Monday, February 11, 2008

Raspberry Almond Bars

Simple to make, but it's a layering proccess, so it takes a little time. I really enjoy these little treats and think they are very elegant, so I often make them for showers or nice events.

BASE:
1 C flour
1/3 C marg. or butter, softened
1/4 C firmly packed brown sugar
*Combine ingredients and mix well. Press into ungreased 9" square pan (or similar dimensions like 7 x 11). Bake 375 for 8-10 min.

LAYER 2:
1/2 C raspberry jam
*Carefully spread jam over base; cool slightly.

LAYER 3:
1/2 C flour
2/3 C sugar
1/2 C marg. or butter, softened
1/2 t. almond extract
2 eggs
*Combine ingredients and blend until smooth. Spread gently over jam. Bake 375 for an additional 25 min. or until light brown. Cool completely.

ICING:
3/4 C powdered sugar
2 T. marg or butter, softned
1/2 t. almond extract
1-2 t. milk
*Combine, adding enough milk for icing to spread easily, blend until smooth. Spread on cooled bar.

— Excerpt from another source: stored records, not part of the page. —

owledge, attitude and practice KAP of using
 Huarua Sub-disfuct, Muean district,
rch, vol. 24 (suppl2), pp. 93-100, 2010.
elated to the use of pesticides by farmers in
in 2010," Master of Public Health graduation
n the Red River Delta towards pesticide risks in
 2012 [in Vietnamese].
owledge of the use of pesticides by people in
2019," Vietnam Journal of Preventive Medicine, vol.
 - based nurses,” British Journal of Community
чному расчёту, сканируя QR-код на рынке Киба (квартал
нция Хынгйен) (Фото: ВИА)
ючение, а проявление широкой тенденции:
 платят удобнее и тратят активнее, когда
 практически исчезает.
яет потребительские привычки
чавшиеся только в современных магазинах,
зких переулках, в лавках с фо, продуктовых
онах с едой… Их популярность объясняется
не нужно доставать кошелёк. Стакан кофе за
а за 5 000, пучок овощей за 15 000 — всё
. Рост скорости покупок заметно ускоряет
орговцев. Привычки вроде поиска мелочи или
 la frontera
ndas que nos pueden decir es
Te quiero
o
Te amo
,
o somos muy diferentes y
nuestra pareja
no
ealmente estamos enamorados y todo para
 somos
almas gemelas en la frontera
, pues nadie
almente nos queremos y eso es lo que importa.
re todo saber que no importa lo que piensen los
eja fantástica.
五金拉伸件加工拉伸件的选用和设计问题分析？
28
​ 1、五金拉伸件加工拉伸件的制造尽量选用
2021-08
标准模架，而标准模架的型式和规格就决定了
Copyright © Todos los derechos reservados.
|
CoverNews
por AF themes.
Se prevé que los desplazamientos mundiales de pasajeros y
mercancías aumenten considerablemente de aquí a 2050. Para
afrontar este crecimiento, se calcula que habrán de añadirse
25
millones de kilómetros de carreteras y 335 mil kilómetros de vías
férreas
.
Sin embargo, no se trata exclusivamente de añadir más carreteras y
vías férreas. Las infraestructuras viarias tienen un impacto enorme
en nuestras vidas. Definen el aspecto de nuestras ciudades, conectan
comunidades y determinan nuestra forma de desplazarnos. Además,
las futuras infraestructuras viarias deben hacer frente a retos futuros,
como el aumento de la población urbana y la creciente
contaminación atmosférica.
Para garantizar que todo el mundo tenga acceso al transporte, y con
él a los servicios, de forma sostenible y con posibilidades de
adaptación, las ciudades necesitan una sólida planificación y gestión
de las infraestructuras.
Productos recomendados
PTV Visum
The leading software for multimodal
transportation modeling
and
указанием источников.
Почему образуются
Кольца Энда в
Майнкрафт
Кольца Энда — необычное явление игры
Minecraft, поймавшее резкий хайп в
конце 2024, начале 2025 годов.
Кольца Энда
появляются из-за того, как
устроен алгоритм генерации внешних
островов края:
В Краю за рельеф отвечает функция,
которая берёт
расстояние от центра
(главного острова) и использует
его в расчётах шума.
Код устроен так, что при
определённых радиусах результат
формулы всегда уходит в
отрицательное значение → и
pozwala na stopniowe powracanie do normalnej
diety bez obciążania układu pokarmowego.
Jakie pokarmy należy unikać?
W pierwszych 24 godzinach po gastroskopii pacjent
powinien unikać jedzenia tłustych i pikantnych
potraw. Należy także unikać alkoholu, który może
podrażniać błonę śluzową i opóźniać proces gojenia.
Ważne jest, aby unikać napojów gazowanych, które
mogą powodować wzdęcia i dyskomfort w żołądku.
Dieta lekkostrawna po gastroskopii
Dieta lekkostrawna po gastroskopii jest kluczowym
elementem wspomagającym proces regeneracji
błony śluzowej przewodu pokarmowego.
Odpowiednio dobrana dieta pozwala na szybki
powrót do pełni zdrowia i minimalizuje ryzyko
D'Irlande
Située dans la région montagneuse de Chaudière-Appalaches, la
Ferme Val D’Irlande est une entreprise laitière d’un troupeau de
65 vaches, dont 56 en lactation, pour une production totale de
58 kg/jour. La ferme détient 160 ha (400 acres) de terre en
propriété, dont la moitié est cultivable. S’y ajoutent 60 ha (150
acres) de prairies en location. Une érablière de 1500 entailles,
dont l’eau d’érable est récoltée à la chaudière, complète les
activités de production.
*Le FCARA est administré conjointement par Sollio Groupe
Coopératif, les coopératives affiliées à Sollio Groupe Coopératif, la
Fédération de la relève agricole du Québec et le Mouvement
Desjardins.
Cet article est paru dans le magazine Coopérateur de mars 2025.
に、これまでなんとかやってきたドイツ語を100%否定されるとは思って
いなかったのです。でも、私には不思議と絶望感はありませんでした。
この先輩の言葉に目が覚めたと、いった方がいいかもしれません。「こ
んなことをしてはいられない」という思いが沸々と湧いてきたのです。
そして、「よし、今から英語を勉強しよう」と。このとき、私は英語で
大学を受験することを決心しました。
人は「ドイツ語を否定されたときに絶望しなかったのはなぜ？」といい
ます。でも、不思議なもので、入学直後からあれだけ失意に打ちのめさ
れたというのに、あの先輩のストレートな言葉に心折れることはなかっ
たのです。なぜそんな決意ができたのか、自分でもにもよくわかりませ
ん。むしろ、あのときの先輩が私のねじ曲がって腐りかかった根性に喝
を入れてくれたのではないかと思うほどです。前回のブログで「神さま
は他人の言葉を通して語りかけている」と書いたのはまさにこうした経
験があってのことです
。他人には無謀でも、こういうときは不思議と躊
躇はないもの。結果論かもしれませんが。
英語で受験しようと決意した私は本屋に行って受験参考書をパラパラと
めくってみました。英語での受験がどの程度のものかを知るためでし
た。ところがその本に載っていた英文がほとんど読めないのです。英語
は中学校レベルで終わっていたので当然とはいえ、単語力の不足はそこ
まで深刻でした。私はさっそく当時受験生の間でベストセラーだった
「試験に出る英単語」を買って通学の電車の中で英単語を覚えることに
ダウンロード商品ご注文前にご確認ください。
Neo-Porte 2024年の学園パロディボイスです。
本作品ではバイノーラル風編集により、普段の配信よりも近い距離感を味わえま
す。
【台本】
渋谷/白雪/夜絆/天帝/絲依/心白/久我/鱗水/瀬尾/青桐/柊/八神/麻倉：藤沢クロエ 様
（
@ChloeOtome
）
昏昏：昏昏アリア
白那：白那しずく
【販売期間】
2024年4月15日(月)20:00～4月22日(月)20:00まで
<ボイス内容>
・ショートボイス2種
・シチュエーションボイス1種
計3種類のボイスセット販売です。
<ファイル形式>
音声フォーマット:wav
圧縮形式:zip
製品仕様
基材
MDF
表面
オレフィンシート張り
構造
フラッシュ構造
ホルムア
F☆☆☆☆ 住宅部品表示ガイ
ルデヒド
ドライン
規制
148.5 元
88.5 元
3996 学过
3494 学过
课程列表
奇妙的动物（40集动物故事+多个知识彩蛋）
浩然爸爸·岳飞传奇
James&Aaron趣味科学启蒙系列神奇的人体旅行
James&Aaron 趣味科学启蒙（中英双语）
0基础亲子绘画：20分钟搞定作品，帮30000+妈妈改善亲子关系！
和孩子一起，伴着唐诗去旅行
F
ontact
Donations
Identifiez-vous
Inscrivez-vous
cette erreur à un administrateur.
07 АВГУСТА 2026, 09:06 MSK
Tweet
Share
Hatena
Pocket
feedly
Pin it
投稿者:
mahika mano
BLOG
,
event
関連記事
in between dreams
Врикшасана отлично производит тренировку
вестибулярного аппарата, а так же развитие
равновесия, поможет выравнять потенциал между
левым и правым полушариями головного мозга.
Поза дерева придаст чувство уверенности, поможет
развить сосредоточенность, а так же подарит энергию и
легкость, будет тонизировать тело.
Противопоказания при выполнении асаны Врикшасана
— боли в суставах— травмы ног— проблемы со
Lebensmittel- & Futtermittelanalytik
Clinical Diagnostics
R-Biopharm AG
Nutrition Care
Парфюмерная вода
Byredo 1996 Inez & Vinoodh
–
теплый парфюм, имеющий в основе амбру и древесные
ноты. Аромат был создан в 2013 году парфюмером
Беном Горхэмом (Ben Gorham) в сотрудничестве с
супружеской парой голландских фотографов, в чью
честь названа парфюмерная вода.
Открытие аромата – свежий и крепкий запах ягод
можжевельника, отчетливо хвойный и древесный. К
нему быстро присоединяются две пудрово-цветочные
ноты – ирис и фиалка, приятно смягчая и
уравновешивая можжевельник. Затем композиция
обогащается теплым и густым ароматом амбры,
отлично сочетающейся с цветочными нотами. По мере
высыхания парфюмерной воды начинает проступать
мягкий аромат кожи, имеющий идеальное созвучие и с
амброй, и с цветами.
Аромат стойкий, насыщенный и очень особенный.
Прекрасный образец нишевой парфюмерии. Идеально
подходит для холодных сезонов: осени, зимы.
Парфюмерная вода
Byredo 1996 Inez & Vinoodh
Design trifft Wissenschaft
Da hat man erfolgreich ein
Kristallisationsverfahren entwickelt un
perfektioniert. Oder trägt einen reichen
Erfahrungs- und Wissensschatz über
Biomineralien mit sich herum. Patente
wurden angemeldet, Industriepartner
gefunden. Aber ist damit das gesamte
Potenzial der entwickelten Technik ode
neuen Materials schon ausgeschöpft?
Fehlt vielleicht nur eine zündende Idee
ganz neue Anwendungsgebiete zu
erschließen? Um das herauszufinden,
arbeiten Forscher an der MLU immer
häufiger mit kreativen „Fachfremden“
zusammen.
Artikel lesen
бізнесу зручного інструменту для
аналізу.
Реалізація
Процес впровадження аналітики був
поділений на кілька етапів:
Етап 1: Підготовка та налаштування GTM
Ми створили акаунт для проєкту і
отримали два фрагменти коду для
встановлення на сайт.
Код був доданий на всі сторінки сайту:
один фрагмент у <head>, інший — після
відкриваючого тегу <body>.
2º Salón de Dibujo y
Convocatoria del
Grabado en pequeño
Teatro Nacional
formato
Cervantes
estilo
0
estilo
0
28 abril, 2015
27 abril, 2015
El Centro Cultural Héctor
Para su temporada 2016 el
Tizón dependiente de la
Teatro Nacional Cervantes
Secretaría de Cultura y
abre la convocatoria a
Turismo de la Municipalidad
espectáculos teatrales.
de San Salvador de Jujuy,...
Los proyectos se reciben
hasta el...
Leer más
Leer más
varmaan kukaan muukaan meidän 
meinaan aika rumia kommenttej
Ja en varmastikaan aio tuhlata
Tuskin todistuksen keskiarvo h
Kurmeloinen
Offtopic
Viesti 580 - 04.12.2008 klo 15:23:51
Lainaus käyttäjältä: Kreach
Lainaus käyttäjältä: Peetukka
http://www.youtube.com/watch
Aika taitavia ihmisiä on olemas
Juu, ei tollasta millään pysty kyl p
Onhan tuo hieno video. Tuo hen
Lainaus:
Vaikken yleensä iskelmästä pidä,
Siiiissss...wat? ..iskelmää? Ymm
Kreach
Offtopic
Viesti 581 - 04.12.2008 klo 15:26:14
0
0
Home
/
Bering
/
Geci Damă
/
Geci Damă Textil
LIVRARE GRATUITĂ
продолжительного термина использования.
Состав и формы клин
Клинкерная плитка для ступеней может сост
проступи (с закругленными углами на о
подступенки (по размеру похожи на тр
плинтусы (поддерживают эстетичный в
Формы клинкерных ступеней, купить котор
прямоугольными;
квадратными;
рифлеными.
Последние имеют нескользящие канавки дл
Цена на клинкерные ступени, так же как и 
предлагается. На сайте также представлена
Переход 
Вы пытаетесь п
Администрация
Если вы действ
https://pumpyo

ALMOND TOPPING: (if desired)
*Top with 1/4 C sliced almonds, toasted. Cut into 36 bars.
NOTE: To toast almonds, spread on cookie sheet; bake 375 for 5-10 min.

2 comments:

Becky said...

Janell is this what you made yesterday?? If it is, these are to die for!!!!

Janell said...

Yes, these are the very same. Thanks for the awesome recipe, Bethany!